Türkischer Rüstungsindustrie droht in Ägypten ein Millionenverlust

Ende 2011 begannen türkische Rüstungsexporteure, den ägyptischen Markt zu durchdringen. Die Ägypter nahmen die orientalische Waffenhilfe mit offenen Armen auf. Die Türken hofften dabei auf langfristige vertragliche Vereinbarungen über militärische Verbindungen und auf Abkommen, die – gepaart mit exzellenten politischen Beziehungen – den Nahen Osten stabilisieren sollten. Nun steht nach dem politischen Aus Mursis auch die militärische Kooperation mit der Türkei vor einem jähen Ende.

Ägyptische Offizielle konnten die Ängste der türkischen Exporteure bislang auch nicht mildern. Sie gaben zu, dass mit dem Sturz Mursis eine neue Periode politischer Unsicherheit am Nil anbrechen würde. Das wird unweigerlich auch zu Verwerfungen bei potenziellen Rüstungs-Deals mit der Türkei führen. Gute politische Beziehungen mit Ägypten und Mursi waren das Schmiermittel für millionenschwere Rüstungsdeals mit der Türkei. Das tragende Fundament ist weggebrochen.

Das Vorstandsmitglied eines türkischen Luftfahrtkonzerns äußerte sich zu den dramatischen Entwicklungen in Ägypten wie folgt: „Das Land war ein Paradies für den Export türkischer Waffensysteme. Jetzt ist es schwierig für uns, darüber Urteile zu fällen, inwieweit das ägyptische Interesse an der türkischen Verteidigungsindustrie bloß politisch motiviert war. Wir hoffen, dass künftige politische Beziehungen nicht in Spannungen mit der neuen ägyptischen Regierung münden.“ Von türkischer Seite wünscht man sich, dass Verhandlungen wie bisher fortgesetzt werden. Die Realität zeichnet allerdings ein anderes Bild.

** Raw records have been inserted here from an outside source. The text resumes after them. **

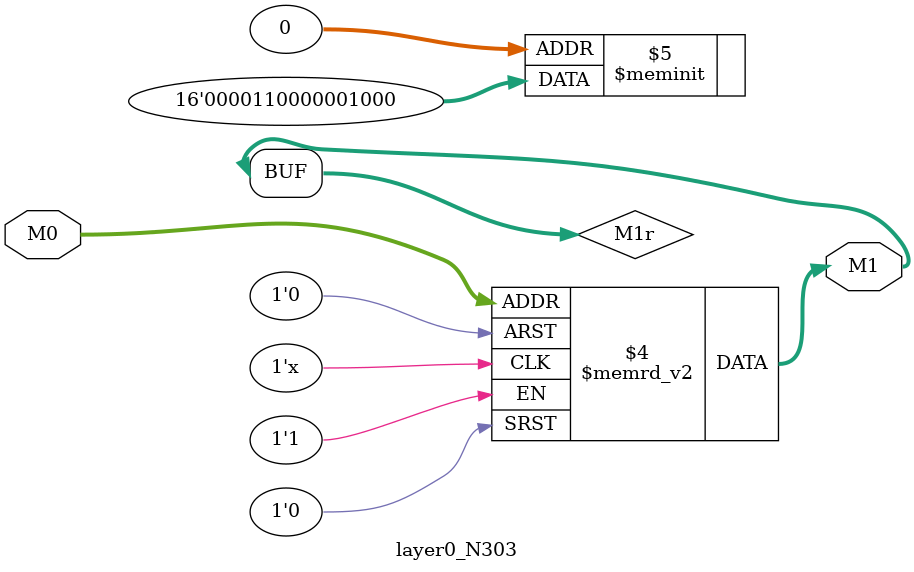
<source format=v>
module layer0_N303 ( input [2:0] M0, output [1:0] M1 );

	(*rom_style = "distributed" *) reg [1:0] M1r;
	assign M1 = M1r;
	always @ (M0) begin
		case (M0)
			3'b000: M1r = 2'b00;
			3'b100: M1r = 2'b00;
			3'b010: M1r = 2'b00;
			3'b110: M1r = 2'b00;
			3'b001: M1r = 2'b10;
			3'b101: M1r = 2'b11;
			3'b011: M1r = 2'b00;
			3'b111: M1r = 2'b00;

		endcase
	end
endmodule

</source>
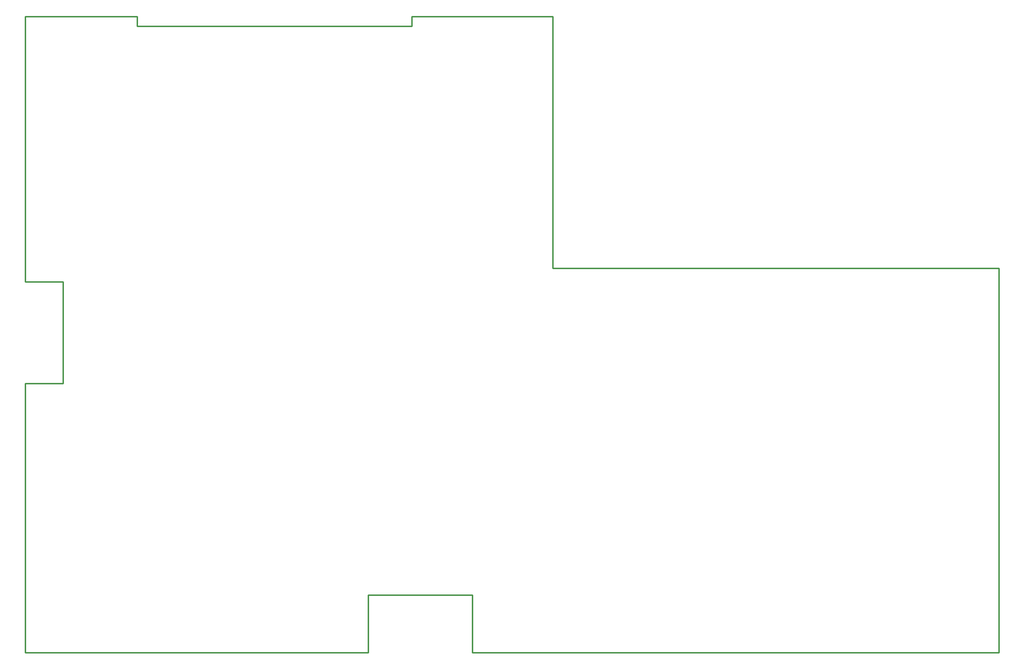
<source format=gbr>
G04 EAGLE Gerber RS-274X export*
G75*
%MOMM*%
%FSLAX34Y34*%
%LPD*%
%IN*%
%IPPOS*%
%AMOC8*
5,1,8,0,0,1.08239X$1,22.5*%
G01*
G04 Define Apertures*
%ADD10C,0.254000*%
D10*
X0Y-232000D02*
X600000Y-232000D01*
X600000Y-132000D01*
X782000Y-132000D01*
X782000Y-232000D01*
X1702000Y-232000D01*
X1702000Y440000D01*
X922000Y440000D01*
X922000Y880000D01*
X676000Y880000D01*
X676000Y863000D01*
X196000Y863000D01*
X196000Y880000D01*
X0Y880000D01*
X0Y416000D01*
X66000Y416000D01*
X66000Y238000D01*
X0Y238000D01*
X0Y-232000D01*
M02*

</source>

Ein Militärputsch kann nicht demokratisch sein

Der türkische Premier Recep Tayyip Erdoğan verurteilte am Freitag den Militärputsch gegen den demokratisch gewählten und damit legitimen Präsidenten Ägyptens. Dabei geißelte er auch die Haltung des Westens, wo man sich weigert, den Sturz Mursis als Putsch zu bezeichnen. „Es spielt keine Rolle, wo so etwas stattfindet. Ein Militärputsch ist undemokratisch. Es bedroht das Fundament einer demokratischen Gesellschaft“, sagte Erdoğan.

Erst im Mai gewährte die Türkei den Ägyptern einen Rüstungskredit in Höhe von 250 Millionen US-Dollar. Das sollte der erste Kredit werden, der die bilaterale Zusammenarbeit zwischen der Türkei und Ägypten im militärischen Bereich befeuern sollte.

Zudem interessierte sich die ägyptische Regierung sehr für die TAI Anka (dt.: Phönix), ein unbemanntes Luftfahrzeug des türkischen Herstellers Turkish Aerospace Industries (TAI). Den Verkauf von insgesamt 10 Ankas besprach Erdoğan mit Mursi zuletzt im November. In einem weiteren Deal erwarben die Ägypter 6 MRTP-20 Kampfschiffe, die für den Küstenschutz konzipiert wurden. Drei dieser Schiffe sollen in Istanbul gebaut werden, die restlichen drei Schiffe dagegen im ägyptischen Alexandria.

Interesse an starkem Ägypten als Partner

Die türkische Rüstungsindustrie ging bisher davon aus, dass sich Deals auch auf den Handel mit Korvetten, gepanzerten Fahrzeugen, Schulflugzeugen und verschiedensten Kampfhubschraubern ausweiten könnte. Die politische Entwicklung am Nil sei nun aber erst mal abzuwarten. Ein starkes Ägypten würde erheblich zur Stabilisierung der geopolitischen Kräfte beitragen und wäre aus Sicht der regionalen Ambitionen der Türkei ein wichtiger Partner.